Pick up the personal account below, about the writer's clashes with colleagues and a superior, and carry it on from its last sentence.

### EXCERPT TO READ:
=== Section Start ===

I messed up there. The only thing that is really true is that I should have been a bit more forceful with things, and made up my mind more clearly and then act to it, because this was the final point where there was no intervention by a bunch of medical derailed lunatics who hired a bunch of narcissists and other freaks (don’t get me wrong, some helped me a lot, there were also normal people) to conduct a bunch of the freakiest experiments the world has ever seen. It started around here, with the moral hazard who’s greatest achievement was that he quit smoking when his student aka. wife was pregnant (the man is so morally hazardous that he even got one person in class to cry with that amazing feat.).

Agony can go really deep. There was one guy who even started crying when I was the one talking to a local guy in Chinese who was having certain complaints to solve issues, and not him. I mean, I speak Chinese and you can’t so while you’re the one who’s been here for 16 years or so you cry because it’s all so terrible.

Do not worry, mr and mrs Korean. I can smell a narcissist from a thousand li afar.

Anyway, from a position of power it’s easy to ruin someone’s life, and our moral hazard had been trying to do so for a while now. He was really trying to compete and he was and is just a miserable human being. So he ruined my plans by means of his greatness. Methodology was his field right. From elementary school grade three on the methodologists have been consistently ruining my life with their greatness, so this was no exception whatsoever. But it was around here that the shitshow started that would ruin my life, and after a few months it was decisively ruined.

In reality it was very hard to do as I just said (making up your mind and go for it more forcefully), because many people were doing all kinds of weird things. They always want things done their way, even when it’s pretty obvious that I was and am the one with the knowledge/skills and not them. That alone makes you want to drink more than doing anything else. Or just go biking I guess. And ignore everything else. I even went biking in the hills (same as the ones you ‘saw’) during a typhoon, cuz who fucking gives a shit anymore right. (I fell only once, luckily without even having a scratch. I was just taking a corner — extremely slow that is.)

=== Section End ===

Dataset entries
=== Section Start ===

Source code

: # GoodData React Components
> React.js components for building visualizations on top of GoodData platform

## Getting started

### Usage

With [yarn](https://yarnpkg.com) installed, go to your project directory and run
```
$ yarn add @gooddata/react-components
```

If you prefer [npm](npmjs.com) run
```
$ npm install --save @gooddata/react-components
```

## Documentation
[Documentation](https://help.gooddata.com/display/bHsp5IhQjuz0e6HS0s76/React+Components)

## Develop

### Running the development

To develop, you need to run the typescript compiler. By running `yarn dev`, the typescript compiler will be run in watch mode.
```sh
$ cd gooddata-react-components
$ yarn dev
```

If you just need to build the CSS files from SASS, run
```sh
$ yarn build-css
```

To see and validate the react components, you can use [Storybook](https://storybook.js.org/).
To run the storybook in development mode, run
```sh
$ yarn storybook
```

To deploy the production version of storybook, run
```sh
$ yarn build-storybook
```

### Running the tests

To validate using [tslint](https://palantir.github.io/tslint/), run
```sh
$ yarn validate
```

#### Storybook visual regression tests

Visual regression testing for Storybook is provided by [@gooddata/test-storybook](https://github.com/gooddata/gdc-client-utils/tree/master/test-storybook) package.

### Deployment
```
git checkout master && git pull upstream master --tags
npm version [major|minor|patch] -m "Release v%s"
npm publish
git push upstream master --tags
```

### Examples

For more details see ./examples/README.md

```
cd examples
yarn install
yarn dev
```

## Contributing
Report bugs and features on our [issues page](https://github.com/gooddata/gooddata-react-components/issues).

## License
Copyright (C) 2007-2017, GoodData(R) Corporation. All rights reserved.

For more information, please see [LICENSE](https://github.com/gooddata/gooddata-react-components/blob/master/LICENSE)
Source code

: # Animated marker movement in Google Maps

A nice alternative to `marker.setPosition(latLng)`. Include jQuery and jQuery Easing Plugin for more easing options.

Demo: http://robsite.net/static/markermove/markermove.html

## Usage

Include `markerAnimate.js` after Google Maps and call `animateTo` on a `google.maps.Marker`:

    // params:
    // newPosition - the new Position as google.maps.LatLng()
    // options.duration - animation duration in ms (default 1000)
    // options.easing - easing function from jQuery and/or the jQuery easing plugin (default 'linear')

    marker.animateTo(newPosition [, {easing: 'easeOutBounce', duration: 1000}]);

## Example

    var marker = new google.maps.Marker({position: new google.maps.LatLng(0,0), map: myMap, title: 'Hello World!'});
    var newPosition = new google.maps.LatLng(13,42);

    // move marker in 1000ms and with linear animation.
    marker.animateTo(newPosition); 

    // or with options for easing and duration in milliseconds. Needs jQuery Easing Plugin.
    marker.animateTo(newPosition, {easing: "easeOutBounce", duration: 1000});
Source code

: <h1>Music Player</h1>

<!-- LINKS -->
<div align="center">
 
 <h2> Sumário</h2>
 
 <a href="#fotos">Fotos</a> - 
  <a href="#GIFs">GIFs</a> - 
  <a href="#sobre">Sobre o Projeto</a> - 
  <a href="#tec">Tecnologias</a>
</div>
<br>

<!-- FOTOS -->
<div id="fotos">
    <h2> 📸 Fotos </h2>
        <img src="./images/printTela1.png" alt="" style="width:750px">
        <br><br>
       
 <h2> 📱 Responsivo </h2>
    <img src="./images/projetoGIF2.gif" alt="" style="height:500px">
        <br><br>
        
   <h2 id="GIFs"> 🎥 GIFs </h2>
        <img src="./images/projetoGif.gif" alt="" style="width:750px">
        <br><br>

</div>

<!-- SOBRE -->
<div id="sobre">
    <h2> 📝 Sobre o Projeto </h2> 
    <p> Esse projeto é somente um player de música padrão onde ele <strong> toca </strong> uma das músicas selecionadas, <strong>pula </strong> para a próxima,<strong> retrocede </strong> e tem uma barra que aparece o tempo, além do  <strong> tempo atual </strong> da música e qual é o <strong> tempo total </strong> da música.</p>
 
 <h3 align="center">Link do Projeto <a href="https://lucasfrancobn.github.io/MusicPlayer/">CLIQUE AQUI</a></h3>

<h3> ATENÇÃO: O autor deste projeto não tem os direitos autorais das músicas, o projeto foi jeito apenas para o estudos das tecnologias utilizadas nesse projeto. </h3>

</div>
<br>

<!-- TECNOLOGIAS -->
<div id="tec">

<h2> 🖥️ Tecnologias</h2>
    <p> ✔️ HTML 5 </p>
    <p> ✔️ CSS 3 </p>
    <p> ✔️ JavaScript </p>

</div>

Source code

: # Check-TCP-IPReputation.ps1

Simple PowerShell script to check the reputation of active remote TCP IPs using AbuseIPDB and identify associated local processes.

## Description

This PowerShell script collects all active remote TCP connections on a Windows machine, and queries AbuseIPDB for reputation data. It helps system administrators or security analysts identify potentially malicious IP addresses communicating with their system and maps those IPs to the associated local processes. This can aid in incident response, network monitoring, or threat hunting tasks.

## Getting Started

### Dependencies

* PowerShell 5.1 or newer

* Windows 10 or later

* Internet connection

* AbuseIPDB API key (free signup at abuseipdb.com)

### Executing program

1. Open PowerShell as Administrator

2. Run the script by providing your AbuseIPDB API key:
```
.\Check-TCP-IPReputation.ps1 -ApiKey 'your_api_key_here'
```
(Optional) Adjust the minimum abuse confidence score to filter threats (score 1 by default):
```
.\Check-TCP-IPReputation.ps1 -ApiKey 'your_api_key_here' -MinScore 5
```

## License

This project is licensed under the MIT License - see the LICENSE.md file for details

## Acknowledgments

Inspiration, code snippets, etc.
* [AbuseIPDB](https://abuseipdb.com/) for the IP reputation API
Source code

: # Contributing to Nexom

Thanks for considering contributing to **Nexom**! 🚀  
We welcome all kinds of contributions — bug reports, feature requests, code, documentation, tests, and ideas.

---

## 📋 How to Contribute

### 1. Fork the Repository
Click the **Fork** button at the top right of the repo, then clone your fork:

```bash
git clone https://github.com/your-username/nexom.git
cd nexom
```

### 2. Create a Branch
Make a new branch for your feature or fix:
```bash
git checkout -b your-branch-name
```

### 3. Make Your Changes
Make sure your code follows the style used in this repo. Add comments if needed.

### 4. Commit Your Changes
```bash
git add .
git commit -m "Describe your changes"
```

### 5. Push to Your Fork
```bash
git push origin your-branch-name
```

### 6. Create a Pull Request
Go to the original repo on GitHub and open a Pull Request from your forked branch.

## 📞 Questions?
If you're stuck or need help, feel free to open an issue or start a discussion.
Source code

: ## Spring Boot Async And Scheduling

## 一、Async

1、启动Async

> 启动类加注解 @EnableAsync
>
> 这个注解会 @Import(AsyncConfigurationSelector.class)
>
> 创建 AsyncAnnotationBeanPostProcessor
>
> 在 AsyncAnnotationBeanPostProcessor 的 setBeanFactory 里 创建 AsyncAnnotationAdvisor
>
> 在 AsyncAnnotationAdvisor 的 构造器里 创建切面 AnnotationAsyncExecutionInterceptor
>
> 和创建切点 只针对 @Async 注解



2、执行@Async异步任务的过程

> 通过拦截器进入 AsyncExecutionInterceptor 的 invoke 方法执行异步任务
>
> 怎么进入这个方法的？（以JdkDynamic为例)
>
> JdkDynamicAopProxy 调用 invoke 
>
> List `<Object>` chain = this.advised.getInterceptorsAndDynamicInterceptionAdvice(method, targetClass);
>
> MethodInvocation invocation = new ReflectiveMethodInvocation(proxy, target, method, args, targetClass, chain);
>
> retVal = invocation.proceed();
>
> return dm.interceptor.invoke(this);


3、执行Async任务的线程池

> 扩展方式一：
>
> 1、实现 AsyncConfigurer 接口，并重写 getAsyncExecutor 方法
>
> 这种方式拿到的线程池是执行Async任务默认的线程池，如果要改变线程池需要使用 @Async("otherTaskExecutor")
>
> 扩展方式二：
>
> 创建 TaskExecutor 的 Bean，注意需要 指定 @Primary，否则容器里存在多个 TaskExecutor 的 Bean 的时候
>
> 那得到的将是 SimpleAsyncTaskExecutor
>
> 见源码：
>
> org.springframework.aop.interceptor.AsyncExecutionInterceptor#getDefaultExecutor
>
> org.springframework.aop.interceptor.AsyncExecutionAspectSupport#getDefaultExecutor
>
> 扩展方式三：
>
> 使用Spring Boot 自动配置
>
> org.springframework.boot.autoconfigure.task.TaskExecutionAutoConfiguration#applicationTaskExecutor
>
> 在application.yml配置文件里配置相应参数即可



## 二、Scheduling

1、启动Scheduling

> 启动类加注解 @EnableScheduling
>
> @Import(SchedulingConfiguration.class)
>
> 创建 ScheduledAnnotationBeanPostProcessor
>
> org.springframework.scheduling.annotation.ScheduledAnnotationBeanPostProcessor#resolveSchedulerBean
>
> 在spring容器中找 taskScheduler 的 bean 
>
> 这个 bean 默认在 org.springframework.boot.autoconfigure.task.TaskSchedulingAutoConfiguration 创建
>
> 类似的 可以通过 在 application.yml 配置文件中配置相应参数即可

=== Section End ===

### RESULT FOR THIS EXERCISE:
君穎, I don’t care what they told you and I don’t care what you think of me now. (Although that’s not completely true, but there’s not much I can do about that.) However I want you to know that they lied to you greatly to get all their greatness in and feel great about themselves, while instead of buying a mirror they could blame all their nonsense on me as part of the greatest experiment the world has ever seen, while crying their crocodile tears. Because they wanted to ‘understand my particular condition’, ‘get very important neurobiological changes in’, ‘try to get him to do everything we want’, ‘totally reprogram him’, etc, etc, etc. So they created some formerly non-existent problems, lied and manipulated a whole bunch of other stuff through and then they (unfortunately, I’m sure) ‘had no choice other than conducting this miserable shitshow’, and gave themselves unlimited amounts of time and resources to do so.

You should never have joined them. But you did.

Alas.

Anyway, we’re gonna go on with this. We’re going to delve in the world of The Great Narcissistic Freaks And Their Minions.

Enjoy your time reading this, and remember: You can always ask them for more information, because they have it available. Again, you are allowed to read and watch, but not to use it for anything else.

Good Luck keeping your stomach straight the next few weeks.

(Me in Japan after some winter run (I think) a few months ago. Of course we all age sooner or later, but the decade of torture surely did not do me well. At least I could bike around 1200km and run around 80km or so the few weeks I was there, and went from 40kg overweight to 30kg overweight. One of them great results of the greatest experiments the world as ever seen.)